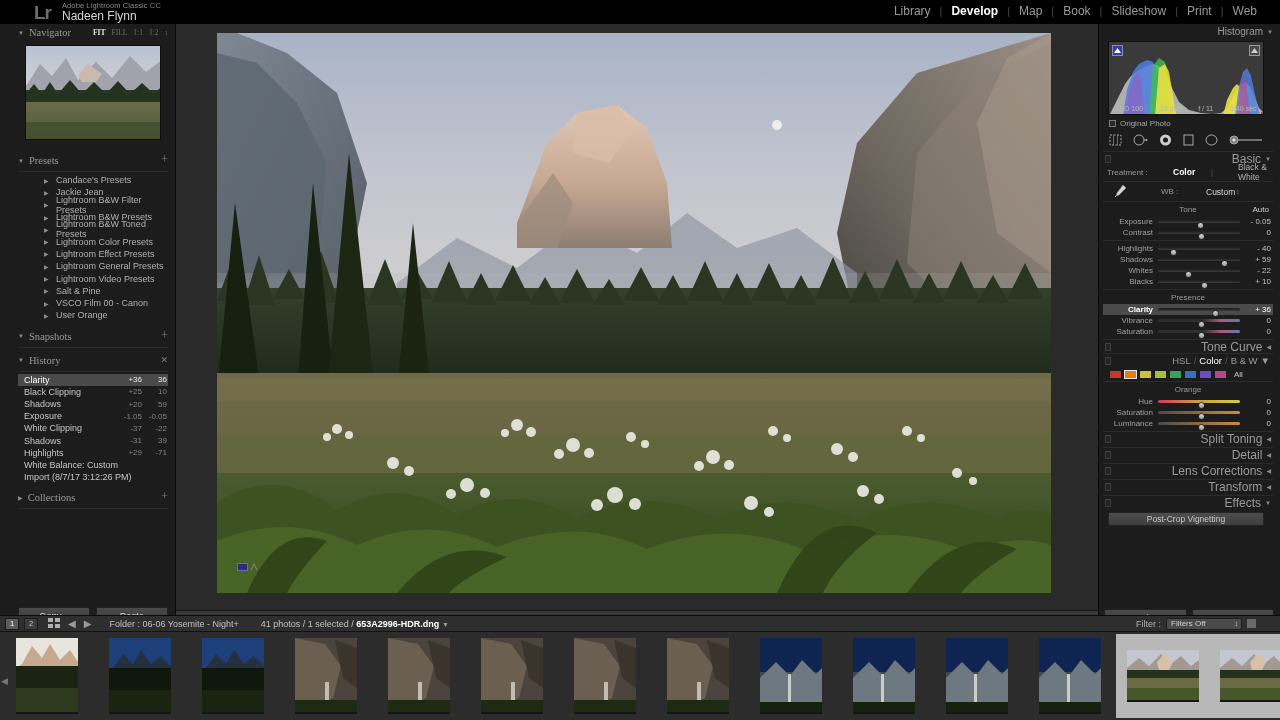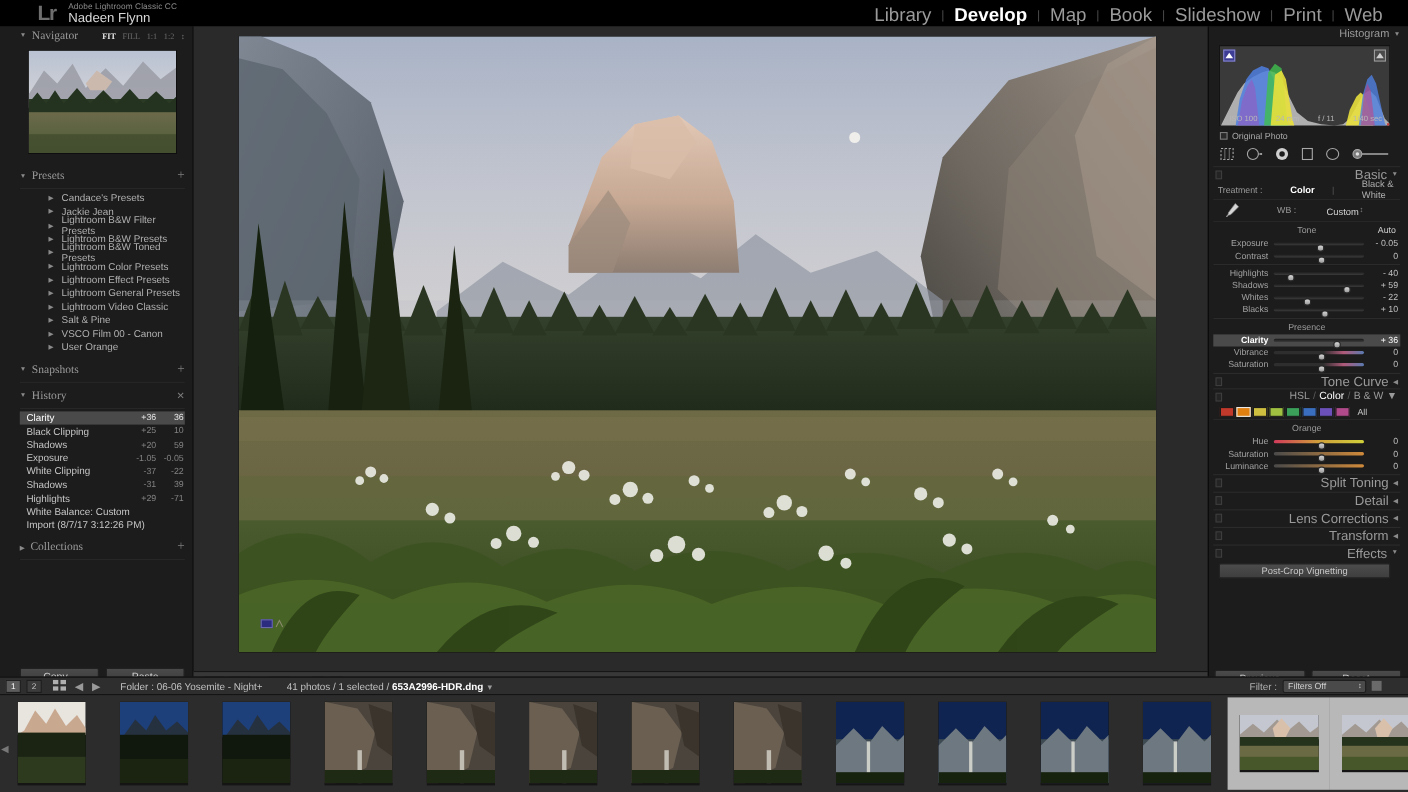--- a/index.html
+++ b/index.html
@@ -7,21 +7,21 @@
   body { font-family:"Liberation Sans", sans-serif; font-size:9px; color:#b4b4b4; -webkit-font-smoothing:antialiased; }
 
   .app { position:relative; width:1280px; height:720px; background:#1c1c1c; }
 
   
   .topbar { position:absolute; left:0; top:0; width:1280px; height:24px; background:#000; }
   .lr-logo { position:absolute; left:34px; top:2px; font-size:19px; font-weight:bold; color:#6e6e6e; letter-spacing:-1px; font-family:"Liberation Sans",sans-serif; }
   .app-sub { position:absolute; left:62px; top:1px; font-size:7.5px; color:#8c8c8c; letter-spacing:.1px; }
   .app-user { position:absolute; left:62px; top:9px; font-size:12px; color:#d8d8d8; }
   .modules { position:absolute; right:14px; top:4px; display:flex; align-items:center; gap:0; }
-  .modules .m { font-size:17px; color:#9a9a9a; padding:0 9px; cursor:pointer; }
+  .modules .m { font-size:12px; color:#9a9a9a; padding:0 9px; cursor:pointer; }
   .modules .m.active { color:#fff; font-weight:bold; }
   .modules .sep { color:#4a4a4a; font-size:11px; }
 
   
   .leftpanel { position:absolute; left:0; top:24px; width:176px; height:608px; background:#1c1c1c; border-right:1px solid #0a0a0a; }
   .lp-inner { position:absolute; left:18px; top:0px; width:150px; }
 
   .panel-head { position:relative; height:17px; display:flex; align-items:center;font-family:Liberation Serif, serif; }
   .panel-head .tri { font-size:6px; color:#8a8a8a; margin-right:5px; }
   .panel-head .ttl { font-size:10.5px; color:#9a9a9a; }
@@ -255,21 +255,21 @@
           <div class="preset-row">
             <span class="ar">▶</span>
             <span class="pl">Lightroom Effect Presets</span>
           </div>
           <div class="preset-row">
             <span class="ar">▶</span>
             <span class="pl">Lightroom General Presets</span>
           </div>
           <div class="preset-row">
             <span class="ar">▶</span>
-            <span class="pl">Lightroom Video Classic</span>
+            <span class="pl">Lightroom Video Presets</span>
           </div>
           <div class="preset-row">
             <span class="ar">▶</span>
             <span class="pl">Salt &amp; Pine</span>
           </div>
           <div class="preset-row">
             <span class="ar">▶</span>
             <span class="pl">VSCO Film 00 - Canon</span>
           </div>
           <div class="preset-row">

########

[Assignment] Every line from the top of the material above through the line with "font-size:12px; color:#9a9a9a; padding:0" should be duplicated exactly, please; leave out the pictures.

[Result for this task]
--- a/index.html
+++ b/index.html
@@ -7,21 +7,21 @@
   body { font-family:"Liberation Sans", sans-serif; font-size:9px; color:#b4b4b4; -webkit-font-smoothing:antialiased; }
 
   .app { position:relative; width:1280px; height:720px; background:#1c1c1c; }
 
   
   .topbar { position:absolute; left:0; top:0; width:1280px; height:24px; background:#000; }
   .lr-logo { position:absolute; left:34px; top:2px; font-size:19px; font-weight:bold; color:#6e6e6e; letter-spacing:-1px; font-family:"Liberation Sans",sans-serif; }
   .app-sub { position:absolute; left:62px; top:1px; font-size:7.5px; color:#8c8c8c; letter-spacing:.1px; }
   .app-user { position:absolute; left:62px; top:9px; font-size:12px; color:#d8d8d8; }
   .modules { position:absolute; right:14px; top:4px; display:flex; align-items:center; gap:0; }
-  .modules .m { font-size:17px; color:#9a9a9a; padding:0 9px; cursor:pointer; }
+  .modules .m { font-size:12px; color:#9a9a9a; padding:0 9px; cursor:pointer; }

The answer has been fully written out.